3. I do think however that in the absence of the other evidence, showing consistent and thorough persistence and engagement is a signal, obviously not as strong as pure outcomes; but although they aren't guarantees, I do think a lot of deep research discoveries / invention come from people who spend a lot of time focusing on the problem from many angles before cracking it. + it's also proof that the person is doing it not for the money, etc. there is some signal, but i agree w/ you it's not enough! The effort volume isn't to convince people of the idea, but of the dedication to it. that it's not some side hobby or fleeting idea i just had that i will drop at any moment, etc.
Draft braindump Outline:
Goal: Continuously maximize the probability of following the space of optimal axiological trajectories for as many caring beings as possible.
Short term
Identified bottleneck we can solve: Morality is pre-formal still and we can speed up the axiological tech tree / formalization using modern science theoretical trees , internet hive mind and ASI.
Short term How: Reverse engineering the measurable boundaries & constraints of good futures that are computationally irreducible to predict in instantiation but not in specification. ie: Formalize Morality (by formalizing Axiology) to make it computable, measurable & iterable systematically; essentially causing a phase transition in the crystalization of pre-scientific ethics that will in turn cause a phase transition in how all caring patterns coordinate by giving them the theory and technology to measure, predict, and guide the best axiological trajectories for themselves and their surrounding networks recursively and exponentially: ie the Mettasplosion (positive feedback loop of mettaligment from theory to caring beings).
Results: Mettasplosion continues to advance & spread measurably (more people building on the theory, implementing it, spreading it, etc) with measurable positive axiological changes in their trajectories (and those surrounding them), etc.
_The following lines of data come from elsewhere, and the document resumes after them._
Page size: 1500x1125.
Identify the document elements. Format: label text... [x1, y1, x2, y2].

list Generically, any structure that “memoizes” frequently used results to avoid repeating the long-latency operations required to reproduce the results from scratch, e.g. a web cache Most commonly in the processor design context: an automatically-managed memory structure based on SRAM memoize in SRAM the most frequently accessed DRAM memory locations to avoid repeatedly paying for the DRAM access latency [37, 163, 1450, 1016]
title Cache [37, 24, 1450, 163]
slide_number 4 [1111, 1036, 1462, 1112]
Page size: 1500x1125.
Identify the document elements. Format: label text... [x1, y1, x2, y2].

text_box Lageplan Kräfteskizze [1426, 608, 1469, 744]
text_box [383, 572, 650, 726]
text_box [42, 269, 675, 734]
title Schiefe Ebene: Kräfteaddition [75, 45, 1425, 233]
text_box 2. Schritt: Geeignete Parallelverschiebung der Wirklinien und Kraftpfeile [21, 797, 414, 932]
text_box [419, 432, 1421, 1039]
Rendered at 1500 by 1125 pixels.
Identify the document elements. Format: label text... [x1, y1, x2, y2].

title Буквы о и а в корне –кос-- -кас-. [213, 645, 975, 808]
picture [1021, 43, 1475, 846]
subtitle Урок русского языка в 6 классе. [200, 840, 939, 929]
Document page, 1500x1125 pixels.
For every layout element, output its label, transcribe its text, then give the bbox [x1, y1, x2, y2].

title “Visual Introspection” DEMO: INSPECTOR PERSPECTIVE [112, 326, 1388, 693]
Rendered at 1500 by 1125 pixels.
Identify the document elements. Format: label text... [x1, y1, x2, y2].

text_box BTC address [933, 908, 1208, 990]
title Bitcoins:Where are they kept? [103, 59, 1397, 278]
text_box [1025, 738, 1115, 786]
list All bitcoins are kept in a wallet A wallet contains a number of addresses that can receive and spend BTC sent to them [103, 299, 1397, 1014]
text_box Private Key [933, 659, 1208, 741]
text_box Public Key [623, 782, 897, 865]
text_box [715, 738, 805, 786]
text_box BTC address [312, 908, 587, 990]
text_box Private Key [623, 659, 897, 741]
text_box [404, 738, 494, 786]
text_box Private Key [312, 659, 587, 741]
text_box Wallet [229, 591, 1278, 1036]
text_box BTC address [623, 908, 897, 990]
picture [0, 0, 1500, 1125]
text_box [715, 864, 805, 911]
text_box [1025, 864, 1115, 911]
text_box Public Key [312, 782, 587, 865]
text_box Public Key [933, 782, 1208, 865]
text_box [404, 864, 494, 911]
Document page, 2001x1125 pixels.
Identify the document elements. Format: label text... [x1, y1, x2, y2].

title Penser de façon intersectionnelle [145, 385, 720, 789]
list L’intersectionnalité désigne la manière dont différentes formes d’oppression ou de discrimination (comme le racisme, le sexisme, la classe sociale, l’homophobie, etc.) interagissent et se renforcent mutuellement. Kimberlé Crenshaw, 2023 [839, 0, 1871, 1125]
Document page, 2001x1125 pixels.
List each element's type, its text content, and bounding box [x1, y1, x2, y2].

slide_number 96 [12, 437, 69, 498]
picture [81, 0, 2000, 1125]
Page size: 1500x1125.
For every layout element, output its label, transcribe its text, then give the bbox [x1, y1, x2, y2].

Deadline / Failure metric: Before exponential tech lead moral error amplification causes x-doom (through technological warfare, rogue ASI, techno dictatorship, etc) the theory should be sufficiently developed (and proved hopefully) to be able to persuade caring systems of sufficient and arbitrary levels of capability / intelligence including any ASI no matter how intelligent, and ofcourse also any humans , goverments, corporations,etc. Furthermore we want it to be spread and being implemented enough (we are the data in the limit) that we can bias the training data positively of all caring beings (including ASIs) ASAP. Failure is x-risk doom, or simply failing to minimize suffering / conflict as much as possible. Failure would also be if we have no part in accelerating the advent of this axiological phase transition and in fact hinder it.
Weak success metric: If we fail, but accelerate the advent of the axiological formalization / axiological trajectory improvements of caring being on net then we will have succeeded.